--- Data records ---

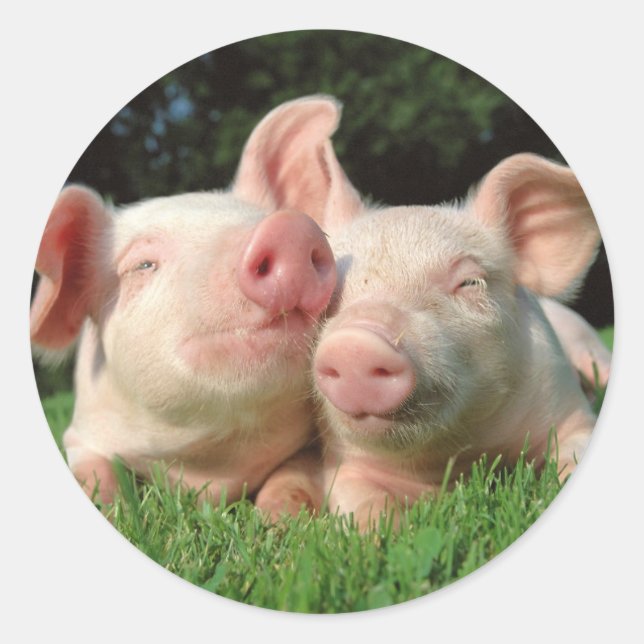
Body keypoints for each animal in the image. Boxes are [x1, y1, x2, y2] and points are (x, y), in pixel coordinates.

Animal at [30, 96, 347, 506]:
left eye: (266, 218)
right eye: (143, 265)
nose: (289, 228)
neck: (209, 467)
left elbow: (292, 476)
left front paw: (279, 515)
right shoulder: (81, 432)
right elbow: (94, 472)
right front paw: (112, 505)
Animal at [255, 97, 609, 527]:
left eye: (470, 282)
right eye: (327, 292)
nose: (356, 343)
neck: (456, 458)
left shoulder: (567, 408)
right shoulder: (347, 464)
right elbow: (362, 507)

---

- Exercise directions
No picture belongs in the copy. Print every entry above exactly as it stands.

- Finished exercise
Body keypoints for each animal in the image. Boxes are [x1, y1, x2, y2] and points are (x, y), in pixel coordinates.

Animal at [30, 96, 347, 506]:
left eye: (266, 218)
right eye: (143, 265)
nose: (289, 228)
neck: (209, 467)
left elbow: (292, 476)
left front paw: (279, 515)
right shoulder: (81, 432)
right elbow: (94, 472)
right front paw: (112, 505)
Animal at [255, 97, 609, 527]:
left eye: (470, 282)
right eye: (327, 292)
nose: (356, 343)
neck: (456, 458)
left shoulder: (567, 408)
right shoulder: (347, 464)
right elbow: (362, 507)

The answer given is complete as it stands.